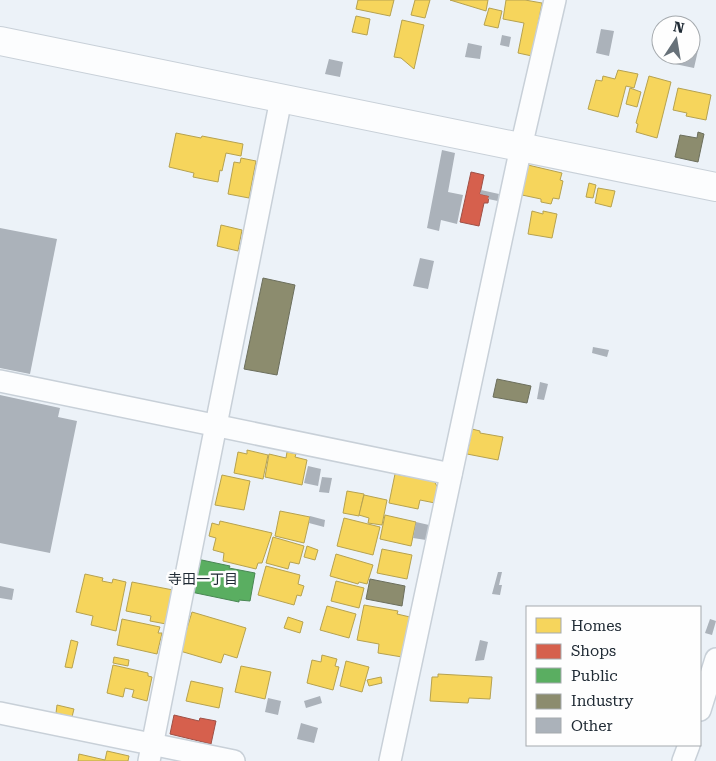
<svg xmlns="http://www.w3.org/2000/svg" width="716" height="761" font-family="'Roboto Serif','Noto Sans JP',serif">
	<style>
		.homes { fill: #f6d55c; stroke: #b6a250 }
		.shops { fill: #d6604d; stroke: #9f5046 }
		.public { fill: #5aae61; stroke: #498754 }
		.industry { fill: #8c8c6e; stroke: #6c6f5d }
		.building { fill: #abb2ba }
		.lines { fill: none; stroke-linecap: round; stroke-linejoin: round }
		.street-casing { stroke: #c8d0d8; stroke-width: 24 }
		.secondary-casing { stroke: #c8d0d8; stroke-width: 30 }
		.street { stroke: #fcfdfe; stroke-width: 21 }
		.secondary { stroke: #fcfdfe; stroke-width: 28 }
		.labels { text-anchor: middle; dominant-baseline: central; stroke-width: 5; stroke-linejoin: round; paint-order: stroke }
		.neighbourhood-label { font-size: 14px; fill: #202b35; stroke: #fefefe }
	</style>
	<rect width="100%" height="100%" fill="#ecf2f8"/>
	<g class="homes">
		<polygon points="358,0 394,0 390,16 356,9"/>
		<polygon points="415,0 430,0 425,18 411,15"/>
		<polygon points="450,0 488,0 486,11"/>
		<polygon points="506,0 525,0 542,3 532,56 518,53 524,23 503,19"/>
		<polygon points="489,8 502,11 498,28 484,25"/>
		<polygon points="356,16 370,19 367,35 352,32"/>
		<polygon points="402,20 424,25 414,69 401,58 394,57"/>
		<polygon points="618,70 638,74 634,88 626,86 618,117 588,109 596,80 602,81 603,76 615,79"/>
		<polygon points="649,76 671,82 657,138 636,132 638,124 636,123"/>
		<polygon points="630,88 641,92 637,107 626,104"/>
		<polygon points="678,88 711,95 706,120 686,116 687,113 673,110"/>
		<polygon points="176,133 201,138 202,136 243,144 241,156 226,153 222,171 220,170 218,182 193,177 194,173 169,167"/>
		<polygon points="241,158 256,161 249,198 228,194 234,162 240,163"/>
		<polygon points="528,165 562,173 560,180 563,181 559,199 553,198 551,204 541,202 541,199 522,195"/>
		<polygon points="589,183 596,185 593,198 586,197"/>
		<polygon points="598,188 615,191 611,207 595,203"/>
		<polygon points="532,211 543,214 543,211 557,214 552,238 528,234"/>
		<polygon points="221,225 242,230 238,251 217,246"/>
		<polygon points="472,429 480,431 480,433 503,437 498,460 467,454"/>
		<polygon points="247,450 268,455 263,479 234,473 238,452 247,454"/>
		<polygon points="287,452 296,454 295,457 307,460 302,485 265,477 269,454 286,458"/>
		<polygon points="395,474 434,481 438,488 435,503 420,500 418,509 389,503"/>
		<polygon points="222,475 250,481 244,510 215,505"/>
		<polygon points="347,491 364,494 359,516 343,513"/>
		<polygon points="364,495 387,500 382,525 368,523 369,518 359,515"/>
		<polygon points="280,511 310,517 304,543 275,536"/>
		<polygon points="385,515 416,522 411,546 380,539"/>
		<polygon points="344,518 380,527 373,555 337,546"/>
		<polygon points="220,521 272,533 262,563 258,563 256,569 223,561 224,553 213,550 216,538 209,536 212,523 219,525"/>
		<polygon points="273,537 304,546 299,564 290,562 288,569 266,563"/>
		<polygon points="307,546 318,550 315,560 304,557"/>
		<polygon points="382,549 412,555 407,579 377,573"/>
		<polygon points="336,554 373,565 367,584 359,582 358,584 330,576"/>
		<polygon points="266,566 300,575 298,584 304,586 301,596 297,595 294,605 258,595"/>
		<polygon points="85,574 103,578 102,581 112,583 113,579 126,582 116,631 91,625 93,616 76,612"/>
		<polygon points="336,581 364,588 359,608 331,601"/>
		<polygon points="132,582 173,590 166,624 150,621 151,616 126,611"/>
		<polygon points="364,605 398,611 397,614 410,617 402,657 378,653 379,644 357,640"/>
		<polygon points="327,606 356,614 349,638 320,630"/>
		<polygon points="192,612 246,628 237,658 224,654 221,663 180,651"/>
		<polygon points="288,617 303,622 300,633 284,628"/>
		<polygon points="122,619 160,627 158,633 162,633 157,654 117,645"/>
		<polygon points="71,640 78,642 72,668 65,667"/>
		<polygon points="322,655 337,659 335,666 339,667 333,690 307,683 312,660 321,662"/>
		<polygon points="114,657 129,660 128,666 113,663"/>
		<polygon points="346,661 369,667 362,692 340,686"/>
		<polygon points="113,665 148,673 148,676 152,677 147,701 132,697 134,690 125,688 123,697 107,693"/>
		<polygon points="241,666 271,672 265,699 235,692"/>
		<polygon points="438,674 492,677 490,699 469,698 468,703 430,701 432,677 438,677"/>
		<polygon points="381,677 382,683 369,686 367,680"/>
		<polygon points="191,681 223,688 219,708 186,701"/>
		<polygon points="57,705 74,709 72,717 56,713"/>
		<polygon points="107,751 129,756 128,761 78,761 79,754 105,760"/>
	</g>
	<g class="shops">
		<polygon points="471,172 484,175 480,194 489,196 488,203 484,203 479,226 460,222"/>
		<polygon points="174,715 199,721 200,718 216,721 211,744 170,734"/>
	</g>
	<polygon class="public" points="197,559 230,566 229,568 255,573 250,601 239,600 239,602 191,592"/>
	<g class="industry">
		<polygon points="698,132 704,134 698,162 675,157 680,135 697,138"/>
		<polygon points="263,278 295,285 277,375 244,369"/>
		<polygon points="497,379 531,386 527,403 493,397"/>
		<polygon points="370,579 405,586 402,606 366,599"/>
	</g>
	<g class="building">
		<polygon points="601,29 614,31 609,56 596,53"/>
		<polygon points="502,35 511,37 509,47 500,45"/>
		<polygon points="468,43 482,46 480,59 465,57"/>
		<polygon points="691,45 699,46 694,68 675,64 677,55 691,55"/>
		<polygon points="329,59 343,62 340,77 325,74"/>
		<polygon points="442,150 455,153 448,192 463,195 457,224 441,220 439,231 427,228"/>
		<polygon points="481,190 499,194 498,201 488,199 489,196 480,194"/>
		<polygon points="0,228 57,239 30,374 0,368"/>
		<polygon points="420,258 434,261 428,289 413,286"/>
		<polygon points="593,347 609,350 607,357 592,353"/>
		<polygon points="540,382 548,384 544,400 537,399"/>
		<polygon points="0,395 60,408 58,417 77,421 50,553 0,543"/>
		<polygon points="308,466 321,469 318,486 304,483"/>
		<polygon points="322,477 332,478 329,493 319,492"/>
		<polygon points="310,516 325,520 324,527 309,523"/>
		<polygon points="416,522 429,525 426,540 413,538"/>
		<polygon points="498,572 502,572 499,585 502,585 500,595 492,594"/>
		<polygon points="0,586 14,589 12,600 0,598"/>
		<polygon points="710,619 716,621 712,635 705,633"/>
		<polygon points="480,640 488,642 484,660 475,661"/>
		<polygon points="320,696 322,703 306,708 304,701"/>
		<polygon points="268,698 281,701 278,715 265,712"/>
		<polygon points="301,723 318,728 314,743 297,739"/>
	</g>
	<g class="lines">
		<defs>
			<g id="street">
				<polyline points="0,381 451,474"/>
				<polyline points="700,710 716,659"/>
				<polyline points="0,713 234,761"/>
				<polyline points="149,761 281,99"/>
				<polyline points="390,761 521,147 555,0"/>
				<polyline points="683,761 689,745"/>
			</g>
			<polyline id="secondary" points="0,41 716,187"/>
		</defs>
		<use href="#street" class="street-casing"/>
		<use href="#secondary" class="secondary-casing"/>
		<use href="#street" class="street"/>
		<use href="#secondary" class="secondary"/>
	</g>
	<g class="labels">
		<g class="neighbourhood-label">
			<text x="203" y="579">寺田一丁目</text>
		</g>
	</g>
	<rect x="526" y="606" width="175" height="140" fill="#fefefe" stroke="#a5aaae"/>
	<rect x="536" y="618" width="25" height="15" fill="#f6d55c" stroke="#a5aaae"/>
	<text x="571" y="631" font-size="15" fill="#202b35">Homes</text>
	<rect x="536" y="644" width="25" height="15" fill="#d6604d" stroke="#a5aaae"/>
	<text x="571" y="656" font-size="15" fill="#202b35">Shops</text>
	<rect x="536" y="668" width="25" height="15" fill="#5aae61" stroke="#a5aaae"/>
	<text x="571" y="681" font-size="15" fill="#202b35">Public</text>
	<rect x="536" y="694" width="25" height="15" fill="#8c8c6e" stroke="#a5aaae"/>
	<text x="571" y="706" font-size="15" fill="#202b35">Industry</text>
	<rect x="536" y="718" width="25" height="15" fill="#abb2ba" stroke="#a5aaae"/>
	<text x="571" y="731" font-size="15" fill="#202b35">Other</text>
	<g transform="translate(676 40) rotate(12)"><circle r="24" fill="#fefefe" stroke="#a5aaae"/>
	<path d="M0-4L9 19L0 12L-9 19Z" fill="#677179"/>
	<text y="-8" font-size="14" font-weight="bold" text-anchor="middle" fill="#202b35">N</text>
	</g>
</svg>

=-=-=

• [Try it]
In the data shown above, how many lines hold the string "casing"? The answer is the number alone.

• [Response area]
4